Hélas, de nos jours, ces recherches pour faire éclore la vérité sont parasitées. On voit bien comment sont tournés en ridicule les palabres liés aux ossements du Mans. Dans ce débat, qui aurait dû faire resurgir la Mémoire Vendéenne toujours présente, qui aurait dû intéresser les historiens français et étrangers sur le sens de ces cadavres dont les blessures montrent l'inhumanité des assaillants républicains. Mais, il n'en n'est rien. On se querelle, on s'invective sur un lieu pour des motifs davantage économiques que historiques, comme le commerce des reliques au Moyen Age. D'autres historiens détournent les débats sur la Vendée autour d'un prétendu "Pardon". Si le chef Vendéen, Bonchamps, a bien gracié les prisonniers républicains qu'il détenait, à aucun moment il n'est question de pardonner et donc finalement de légitimer sans le dire les crimes commis en Vendée. Un Pardon suppose aussi un acte d'excuse, ou, tout du moins, une prise de conscience des crimes qui ont été commis. Merlin de Thionville dira à la suite de Bonchamps "les Brigands n'ont pas le temps d'écrire, cela s'oubliera comme tant d'autres choses". Pire encore, les députés et les sénateurs ont refusé d'abroger en 2007 et en 2012 les décrets d'extermination de la Vendée toujours valables aujourd'hui.

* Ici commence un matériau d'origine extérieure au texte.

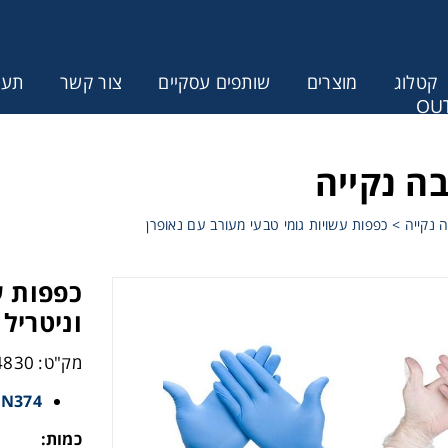
קטלוג
מוצרים
שותפים עסקיים
צור קשר
תעודת
OUT
ונין לקבל הצעת מחיר או מידע עבור
ה נקייה
 נקייה
>
כפפות עשויות גומי טבעי מעורב עם נאופרן
כפפות ע
וניטריל - A 517
מק"ט: 1564830
EN374
כמות:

Les contradictions sont nombreuses aujourd'hui. On porte en triomphe, à juste titre, les martyrs de Charlie Hebdo, exterminés par des terroristes pour avoir continué à dénoncer librement l'intégrisme religieux. Mais, l'extermination des Vendéens qui, au nom des Libertés millénaires d'Ancien Régime, de la liberté de conscience et de croire s'étaient soulevé, elle, ferait tâche. Nous sommes confrontés à 2 excès :

* le premier, celui d'oublier volontairement près de 200 000 vendéens exterminés, génocidés, femmes, enfants, vieillards, gisant encore dans les charniers du crime et de l'impunité.

* le deuxième, celui de voir dans le sacrifice des vendéens, une possibilité de reliques et de développement économique. Ignoble procédé lui aussi.